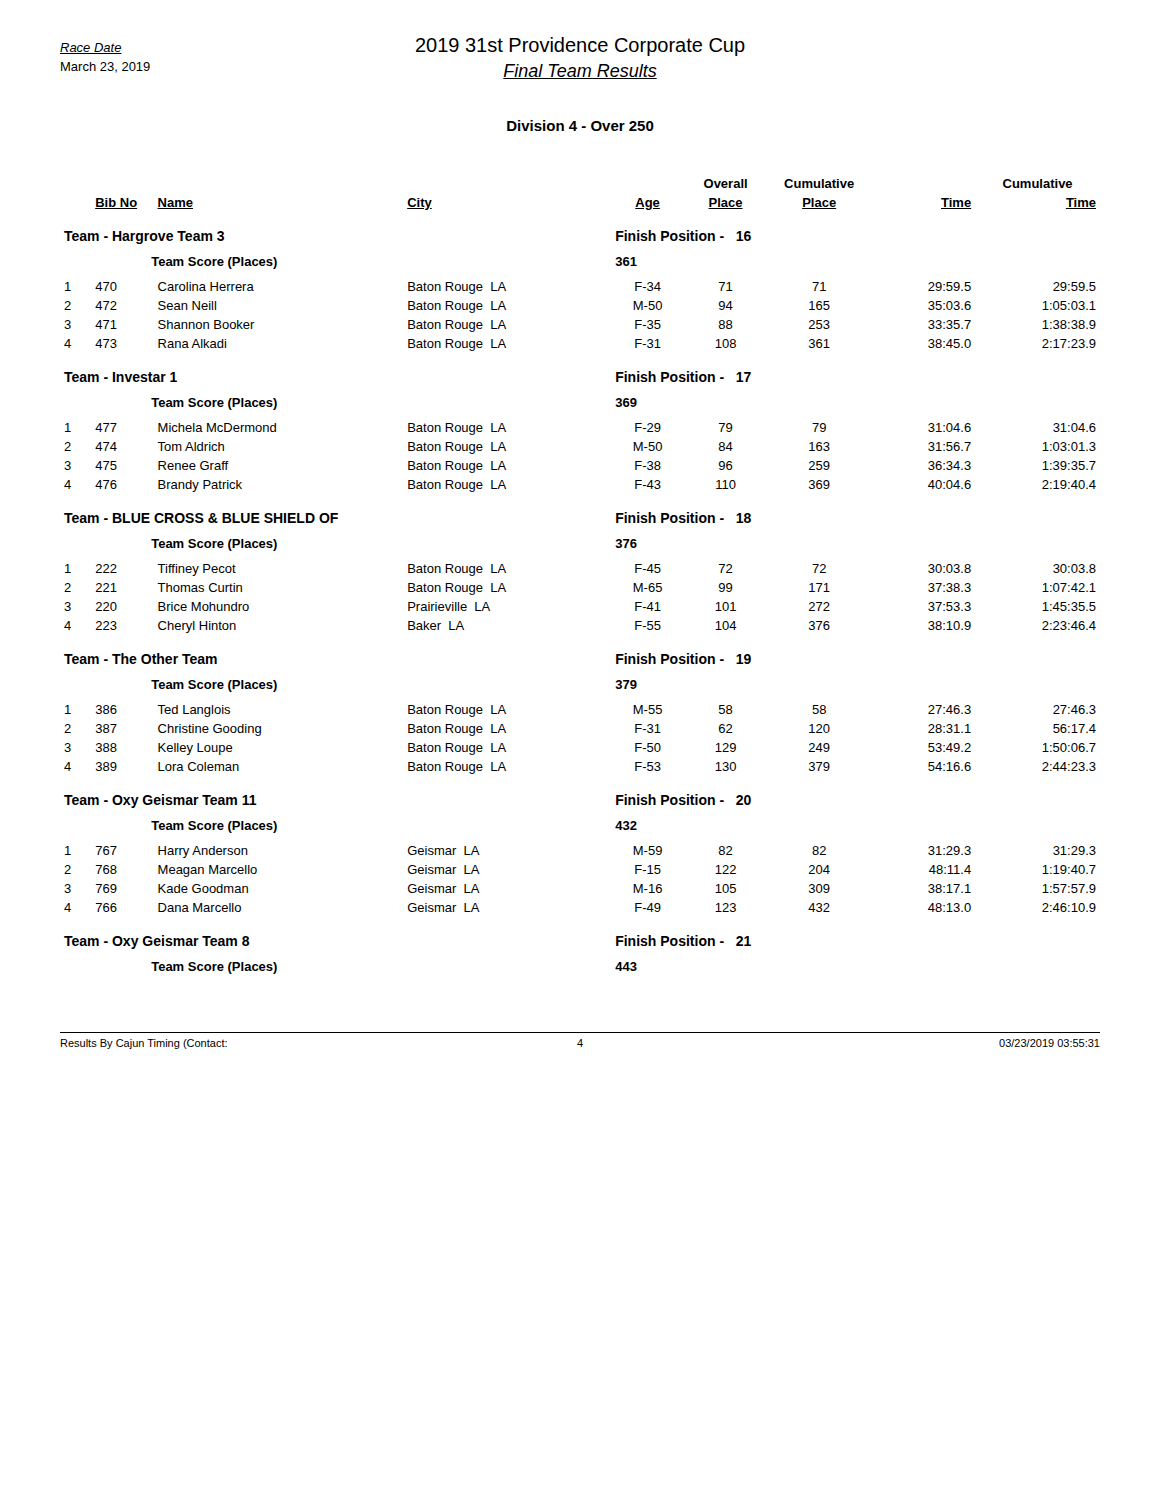Race Date
March 23, 2019
2019 31st Providence Corporate Cup
Final Team Results
Division 4 - Over 250
| | | | | | Overall | Cumulative | | Cumulative |
| --- | --- | --- | --- | --- | --- | --- | --- | --- |
| | Bib No | Name | City | Age | Place | Place | Time | Time |
| Team - Hargrove Team 3 | Finish Position - 16 | | |
| | Team Score (Places) | 361 | | | | |
| 1 | 470 | Carolina Herrera | Baton Rouge LA | F-34 | 71 | 71 | 29:59.5 | 29:59.5 |
| 2 | 472 | Sean Neill | Baton Rouge LA | M-50 | 94 | 165 | 35:03.6 | 1:05:03.1 |
| 3 | 471 | Shannon Booker | Baton Rouge LA | F-35 | 88 | 253 | 33:35.7 | 1:38:38.9 |
| 4 | 473 | Rana Alkadi | Baton Rouge LA | F-31 | 108 | 361 | 38:45.0 | 2:17:23.9 |
| Team - Investar 1 | Finish Position - 17 | | |
| | Team Score (Places) | 369 | | | | |
| 1 | 477 | Michela McDermond | Baton Rouge LA | F-29 | 79 | 79 | 31:04.6 | 31:04.6 |
| 2 | 474 | Tom Aldrich | Baton Rouge LA | M-50 | 84 | 163 | 31:56.7 | 1:03:01.3 |
| 3 | 475 | Renee Graff | Baton Rouge LA | F-38 | 96 | 259 | 36:34.3 | 1:39:35.7 |
| 4 | 476 | Brandy Patrick | Baton Rouge LA | F-43 | 110 | 369 | 40:04.6 | 2:19:40.4 |
| Team - BLUE CROSS & BLUE SHIELD OF | Finish Position - 18 | | |
| | Team Score (Places) | 376 | | | | |
| 1 | 222 | Tiffiney Pecot | Baton Rouge LA | F-45 | 72 | 72 | 30:03.8 | 30:03.8 |
| 2 | 221 | Thomas Curtin | Baton Rouge LA | M-65 | 99 | 171 | 37:38.3 | 1:07:42.1 |
| 3 | 220 | Brice Mohundro | Prairieville LA | F-41 | 101 | 272 | 37:53.3 | 1:45:35.5 |
| 4 | 223 | Cheryl Hinton | Baker LA | F-55 | 104 | 376 | 38:10.9 | 2:23:46.4 |
| Team - The Other Team | Finish Position - 19 | | |
| | Team Score (Places) | 379 | | | | |
| 1 | 386 | Ted Langlois | Baton Rouge LA | M-55 | 58 | 58 | 27:46.3 | 27:46.3 |
| 2 | 387 | Christine Gooding | Baton Rouge LA | F-31 | 62 | 120 | 28:31.1 | 56:17.4 |
| 3 | 388 | Kelley Loupe | Baton Rouge LA | F-50 | 129 | 249 | 53:49.2 | 1:50:06.7 |
| 4 | 389 | Lora Coleman | Baton Rouge LA | F-53 | 130 | 379 | 54:16.6 | 2:44:23.3 |
| Team - Oxy Geismar Team 11 | Finish Position - 20 | | |
| | Team Score (Places) | 432 | | | | |
| 1 | 767 | Harry Anderson | Geismar LA | M-59 | 82 | 82 | 31:29.3 | 31:29.3 |
| 2 | 768 | Meagan Marcello | Geismar LA | F-15 | 122 | 204 | 48:11.4 | 1:19:40.7 |
| 3 | 769 | Kade Goodman | Geismar LA | M-16 | 105 | 309 | 38:17.1 | 1:57:57.9 |
| 4 | 766 | Dana Marcello | Geismar LA | F-49 | 123 | 432 | 48:13.0 | 2:46:10.9 |
| Team - Oxy Geismar Team 8 | Finish Position - 21 | | |
| | Team Score (Places) | 443 | | | | |
Results By Cajun Timing (Contact:
4
03/23/2019 03:55:31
++++
Your instructions: Except for the pictures, copy every line of the records above exactly.

Reply:
Race Date
March 23, 2019
2019 31st Providence Corporate Cup
Final Team Results
Division 4 - Over 250
| | | | | | Overall | Cumulative | | Cumulative |
| --- | --- | --- | --- | --- | --- | --- | --- | --- |
| | Bib No | Name | City | Age | Place | Place | Time | Time |
| Team - Hargrove Team 3 | Finish Position - 16 | | |
| | Team Score (Places) | 361 | | | | |
| 1 | 470 | Carolina Herrera | Baton Rouge LA | F-34 | 71 | 71 | 29:59.5 | 29:59.5 |
| 2 | 472 | Sean Neill | Baton Rouge LA | M-50 | 94 | 165 | 35:03.6 | 1:05:03.1 |
| 3 | 471 | Shannon Booker | Baton Rouge LA | F-35 | 88 | 253 | 33:35.7 | 1:38:38.9 |
| 4 | 473 | Rana Alkadi | Baton Rouge LA | F-31 | 108 | 361 | 38:45.0 | 2:17:23.9 |
| Team - Investar 1 | Finish Position - 17 | | |
| | Team Score (Places) | 369 | | | | |
| 1 | 477 | Michela McDermond | Baton Rouge LA | F-29 | 79 | 79 | 31:04.6 | 31:04.6 |
| 2 | 474 | Tom Aldrich | Baton Rouge LA | M-50 | 84 | 163 | 31:56.7 | 1:03:01.3 |
| 3 | 475 | Renee Graff | Baton Rouge LA | F-38 | 96 | 259 | 36:34.3 | 1:39:35.7 |
| 4 | 476 | Brandy Patrick | Baton Rouge LA | F-43 | 110 | 369 | 40:04.6 | 2:19:40.4 |
| Team - BLUE CROSS & BLUE SHIELD OF | Finish Position - 18 | | |
| | Team Score (Places) | 376 | | | | |
| 1 | 222 | Tiffiney Pecot | Baton Rouge LA | F-45 | 72 | 72 | 30:03.8 | 30:03.8 |
| 2 | 221 | Thomas Curtin | Baton Rouge LA | M-65 | 99 | 171 | 37:38.3 | 1:07:42.1 |
| 3 | 220 | Brice Mohundro | Prairieville LA | F-41 | 101 | 272 | 37:53.3 | 1:45:35.5 |
| 4 | 223 | Cheryl Hinton | Baker LA | F-55 | 104 | 376 | 38:10.9 | 2:23:46.4 |
| Team - The Other Team | Finish Position - 19 | | |
| | Team Score (Places) | 379 | | | | |
| 1 | 386 | Ted Langlois | Baton Rouge LA | M-55 | 58 | 58 | 27:46.3 | 27:46.3 |
| 2 | 387 | Christine Gooding | Baton Rouge LA | F-31 | 62 | 120 | 28:31.1 | 56:17.4 |
| 3 | 388 | Kelley Loupe | Baton Rouge LA | F-50 | 129 | 249 | 53:49.2 | 1:50:06.7 |
| 4 | 389 | Lora Coleman | Baton Rouge LA | F-53 | 130 | 379 | 54:16.6 | 2:44:23.3 |
| Team - Oxy Geismar Team 11 | Finish Position - 20 | | |
| | Team Score (Places) | 432 | | | | |
| 1 | 767 | Harry Anderson | Geismar LA | M-59 | 82 | 82 | 31:29.3 | 31:29.3 |
| 2 | 768 | Meagan Marcello | Geismar LA | F-15 | 122 | 204 | 48:11.4 | 1:19:40.7 |
| 3 | 769 | Kade Goodman | Geismar LA | M-16 | 105 | 309 | 38:17.1 | 1:57:57.9 |
| 4 | 766 | Dana Marcello | Geismar LA | F-49 | 123 | 432 | 48:13.0 | 2:46:10.9 |
| Team - Oxy Geismar Team 8 | Finish Position - 21 | | |
| | Team Score (Places) | 443 | | | | |
Results By Cajun Timing (Contact:
4
03/23/2019 03:55:31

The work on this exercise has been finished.